Nearly every other summer I do the sacred work of transitioning my children from one hometown to another. I hear it all the time, “You do this so much you must get used to it.” Honestly, no. We never get used to this. As our bedsheet and pillows are folded into cardboard boxes, I guide my children to gather their treasured memories and tuck them away into the safest places of their hearts.
Uprooting and replanting is a tender job. Exposing the roots leaves one feeling vulnerable, standing in a time and place where you realize the great loss and simultaneously tremble without the nurturing soil of your future pressed safely around you. For us, it is a familiar song that replays in our minds. The song may soften after several repetitions, but the melody still aches with the weight of loss, tremendous loss.
On this side of heaven we can’t escape it. Loss is all around us. We will loose jobs and friends and homes and loved ones. The pain of loss will twist its way into our lives and mark us forever. But what if loss is really an invitation? What if God knew that our hearts would be crippled with loss, so he wrote in between each strained melody a sweet refrain that beckons us to come, to walk with our God Almighty. The God who brings calamity and brings happiness in their perfect time.
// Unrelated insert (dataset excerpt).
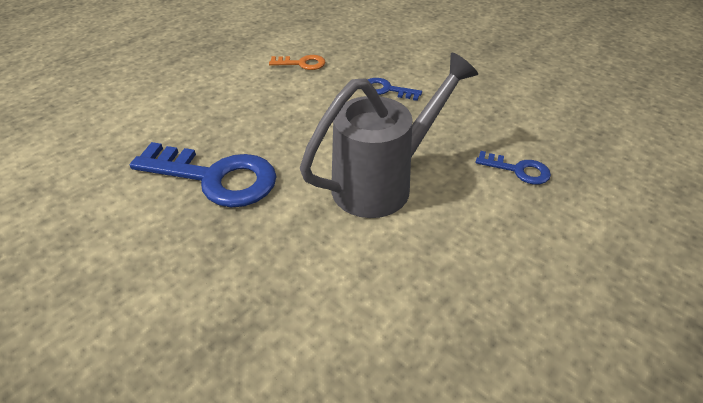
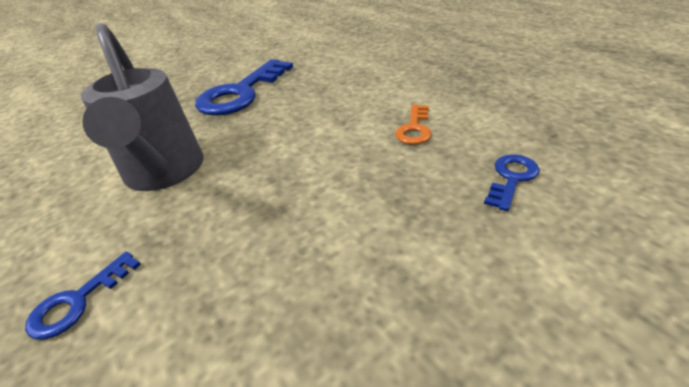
camera: 105 degrees right, 5 degrees down
(386, 90) = (330, 194): blue key -> blue key (511, 178)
I think God does intermingle loss with an invitation. He wrote it into scripture when He told Abraham, “Go.” Leave your land, your home, your family, and take your wife and go to a land I will show you. The Hebrew word “go” is the same for “walk,” as in Enoch walked with God and Noah walked with God and Abraham would go on to walk with God.
Loss is an invitation to walk with God. To step-by-step walk with God through all the twisted pieces of your pain filled story. To cry with Him. Talk to Him. Process your loss with Him. And find the hope and grace from the One who redeems loss with an invitation of nearness to perfect love.